Strona:Adolf Pawiński - Portugalia.djvu/56

Z Wikiźródeł, wolnej biblioteki
Ta strona została przepisana.
III.
Wycieczka do Otta i Azambuja. — Poszukiwanie krzemieni w trzeciorzędowéj formacyi.

Wczoraj, przed zamknięciem popołudniowego posiedzenia, rozdano członkom kongresu drukowane kartki, zawiérające l’ordre du jour. Więc każdy miał wszystko, jak powiadają, czarne na białém i wiedział dokąd i kiedy się ma udać.
Piérwszy punkt mógł niejednego wielkomiejskiego uczonego przerazić niemało: „Wyjazd z Lizbony o godzinie 6-éj rano, pociągiem na drodze żelaznéj północno-wschodniéj” — z powodu bowiem znacznéj od miasta odległości wskazanych dwu wsi, należało o wczesnym ranku wyruszyć z Lizbony.

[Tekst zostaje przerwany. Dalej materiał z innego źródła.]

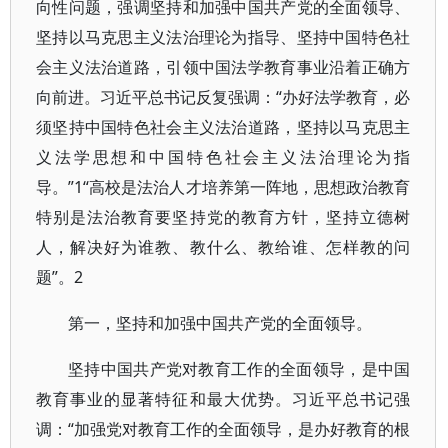
向性问题，强调坚持和加强中国共产党的全面领导、
坚持以马克思主义法治理论为指导、坚持中国特色社
会主义法治道路，引领中国法学教育事业沿着正确方
向前进。习近平总书记反复强调：“办好法学教育，必
须坚持中国特色社会主义法治道路，坚持以马克思主
义法学思想和中国特色社会主义法治理论为指
导。”1“高校是法治人才培养第一阵地，思想政治教育
特别是法治教育要坚持党的教育方针，坚持立德树
人，解决好为谁教、教什么、教给谁、怎样教的问
题”。2
第一，坚持和加强中国共产党的全面领导。
坚持中国共产党对教育工作的全面领导，是中国
教育事业的显著特征和最大优势。习近平总书记强
调：“加强党对教育工作的全面领导，是办好教育的根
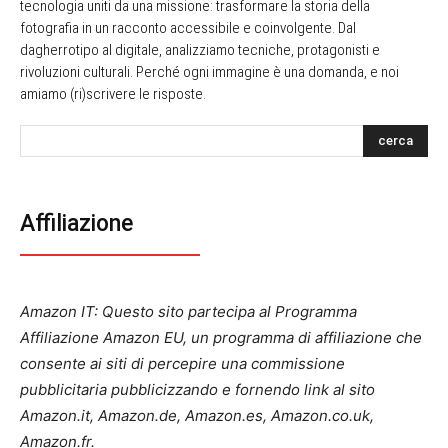
tecnologia uniti da una missione: trasformare la storia della
fotografia in un racconto accessibile e coinvolgente. Dal
dagherrotipo al digitale, analizziamo tecniche, protagonisti e
rivoluzioni culturali. Perché ogni immagine è una domanda, e noi
amiamo (ri)scrivere le risposte.
cerca
Affiliazione
Amazon IT: Questo sito partecipa al Programma
Affiliazione Amazon EU, un programma di affiliazione che
consente ai siti di percepire una commissione
pubblicitaria pubblicizzando e fornendo link al sito
Amazon.it, Amazon.de, Amazon.es, Amazon.co.uk,
Amazon.fr.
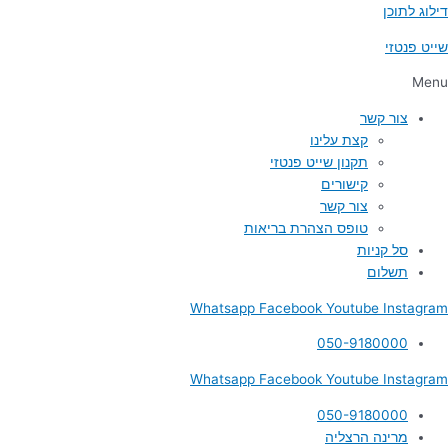
דילוג לתוכן
שייט פנטזי
Menu
צור קשר
קצת עלינו
תקנון שייט פנטזי
קישורים
צור קשר
טופס הצהרת בריאות
סל קניות
תשלום
Whatsapp
Facebook
Youtube
Instagram
050-9180000
Whatsapp
Facebook
Youtube
Instagram
050-9180000
מרינה הרצליה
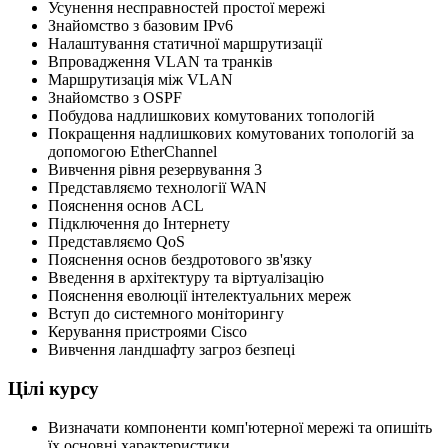
Усунення несправностей простої мережі
Знайомство з базовим IPv6
Налаштування статичної маршрутизації
Впровадження VLAN та транків
Маршрутизація між VLAN
Знайомство з OSPF
Побудова надлишкових комутованих топологій
Покращення надлишкових комутованих топологій за
допомогою EtherChannel
Вивчення рівня резервування 3
Представляємо технології WAN
Пояснення основ ACL
Підключення до Інтернету
Представляємо QoS
Пояснення основ бездротового зв'язку
Введення в архітектуру та віртуалізацію
Пояснення еволюції інтелектуальних мереж
Вступ до системного моніторингу
Керування пристроями Cisco
Вивчення ландшафту загроз безпеці
Цілі курсу
Визначати компоненти комп'ютерної мережі та опишіть
їх основні характеристики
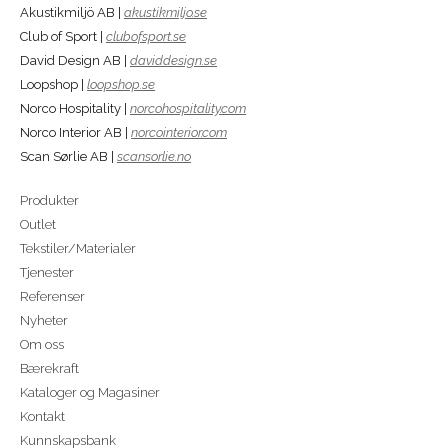
Akustikmiljö AB |
akustikmiljo.se
Club of Sport |
clubofsport.se
David Design AB |
daviddesign.se
Loopshop |
loopshop.se
Norco Hospitality |
norcohospitality.com
Norco Interior AB |
norcointerior.com
Scan Sørlie AB |
scansorlie.no
Produkter
Outlet
Tekstiler/Materialer
Tjenester
Referenser
Nyheter
Om oss
Bærekraft
Kataloger og Magasiner
Kontakt
Kunnskapsbank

Jeszcze gwiazdy świéciły na lazurowém tle nieba, na którém żadnéj nie dojrzałeś chmurki, jeszcze nie weszła zorza poranna, Eos o różowych palcach — jak ją stary Homer nazywa — a już było gwarno w hotelu, gdzie bardzo znaczna pomieściła się liczba przybyłych z za granicy członków kongresu. Nikt nie chciał gruszek zaspać w popiele.